But even if chicharon predated the Spanish rule, there’s no ignoring that Spanish chicharon counterparts still exist in the mercado (public market).
There’s torreznos de Soria, cured, deep-fried bacon from Soria in Spain.
The most intriguing chicharon looked like corned beef.
During a tour of jamon Serrano factories in Spain, Tayag and I learned that R. Lapid’s Chicharon in the Philippines orders backfat from these factories.
‘Fishcharon’
There are chicharon pretenders, said Tayag. Carabao skin chicharon is available in the Visayas, especially Leyte. Fishcharon is fish skin.
Butsiron is chicken esophagus.
Even sawa (snake) skin is made crispy. Kropek and fried macaroni are made with flour, starch and transfat.
In Santol, La Union, the specialty is from the family of Daisy Sayangda-Olivar—deep-fried pork rind with a coating of a red sauce, almost like ketchup.

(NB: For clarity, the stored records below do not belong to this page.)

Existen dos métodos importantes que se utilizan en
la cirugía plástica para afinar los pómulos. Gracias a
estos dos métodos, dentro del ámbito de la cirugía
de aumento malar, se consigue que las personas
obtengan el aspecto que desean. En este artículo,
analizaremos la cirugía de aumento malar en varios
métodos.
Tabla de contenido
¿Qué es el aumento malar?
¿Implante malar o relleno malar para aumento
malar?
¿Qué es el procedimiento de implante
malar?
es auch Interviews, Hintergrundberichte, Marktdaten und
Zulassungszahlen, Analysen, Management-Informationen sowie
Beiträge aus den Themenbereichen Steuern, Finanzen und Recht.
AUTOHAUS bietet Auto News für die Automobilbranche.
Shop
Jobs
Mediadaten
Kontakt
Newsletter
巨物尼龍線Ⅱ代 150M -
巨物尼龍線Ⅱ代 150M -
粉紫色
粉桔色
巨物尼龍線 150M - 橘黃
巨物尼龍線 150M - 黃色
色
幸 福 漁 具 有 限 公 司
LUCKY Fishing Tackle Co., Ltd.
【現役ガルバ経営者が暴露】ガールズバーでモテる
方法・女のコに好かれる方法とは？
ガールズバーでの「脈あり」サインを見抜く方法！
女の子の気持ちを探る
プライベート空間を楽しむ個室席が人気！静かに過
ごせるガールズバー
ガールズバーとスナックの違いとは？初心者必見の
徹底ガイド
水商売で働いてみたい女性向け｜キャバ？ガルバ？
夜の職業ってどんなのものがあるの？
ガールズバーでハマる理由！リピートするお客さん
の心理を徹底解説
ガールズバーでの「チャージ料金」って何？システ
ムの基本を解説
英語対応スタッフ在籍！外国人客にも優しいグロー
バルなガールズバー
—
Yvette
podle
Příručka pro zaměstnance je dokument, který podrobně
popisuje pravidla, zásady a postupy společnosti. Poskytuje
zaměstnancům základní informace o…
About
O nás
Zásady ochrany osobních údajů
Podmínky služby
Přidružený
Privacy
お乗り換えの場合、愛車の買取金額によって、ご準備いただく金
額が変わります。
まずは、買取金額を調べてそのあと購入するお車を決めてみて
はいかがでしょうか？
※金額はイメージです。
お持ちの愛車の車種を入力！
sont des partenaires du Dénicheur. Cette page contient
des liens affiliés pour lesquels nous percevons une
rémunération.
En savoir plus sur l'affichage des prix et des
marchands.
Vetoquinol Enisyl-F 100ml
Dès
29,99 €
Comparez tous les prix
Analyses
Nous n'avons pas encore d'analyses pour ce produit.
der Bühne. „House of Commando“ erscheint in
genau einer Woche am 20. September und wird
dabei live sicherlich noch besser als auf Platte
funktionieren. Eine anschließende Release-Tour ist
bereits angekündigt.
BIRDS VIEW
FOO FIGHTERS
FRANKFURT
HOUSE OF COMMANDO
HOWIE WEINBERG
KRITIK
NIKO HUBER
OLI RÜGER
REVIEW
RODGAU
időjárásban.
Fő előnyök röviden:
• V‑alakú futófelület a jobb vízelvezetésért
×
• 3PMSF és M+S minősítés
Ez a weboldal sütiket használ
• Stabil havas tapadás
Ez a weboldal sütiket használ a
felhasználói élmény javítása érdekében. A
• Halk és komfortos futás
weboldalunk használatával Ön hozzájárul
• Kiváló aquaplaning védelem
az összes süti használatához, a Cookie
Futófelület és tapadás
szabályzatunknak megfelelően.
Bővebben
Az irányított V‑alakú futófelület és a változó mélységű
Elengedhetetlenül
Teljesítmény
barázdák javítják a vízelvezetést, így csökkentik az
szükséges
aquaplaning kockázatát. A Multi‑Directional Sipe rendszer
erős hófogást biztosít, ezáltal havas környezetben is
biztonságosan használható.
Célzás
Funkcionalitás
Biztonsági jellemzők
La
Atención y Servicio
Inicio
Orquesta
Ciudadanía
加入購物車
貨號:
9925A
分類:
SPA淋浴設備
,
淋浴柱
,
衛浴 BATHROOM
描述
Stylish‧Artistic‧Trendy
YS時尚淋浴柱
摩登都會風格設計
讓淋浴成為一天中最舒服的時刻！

And then there’s “proven”—a part of chicken innard between the esophagus and the gizzard called proventiculus—which started in Los Baños, Laguna, is usually thrown away when the chicken is dressed, covered in cornstarch and then deep-fried.
Each chicharon variety was dipped in several kinds of Mama Sita vinegar (cashew, coconut nectar, distilled cane vinegar, sinamak, sukang Iloko, anghang sarap which has chilli in cane vinegar) and Tayag’s own Aslam Atbu or coconut vinegar.
It was a chance to compare chicharon and vinegar. My tablemates favored bagnet and pititian with coconut nectar and Tayag’s chili-spiked vinegar.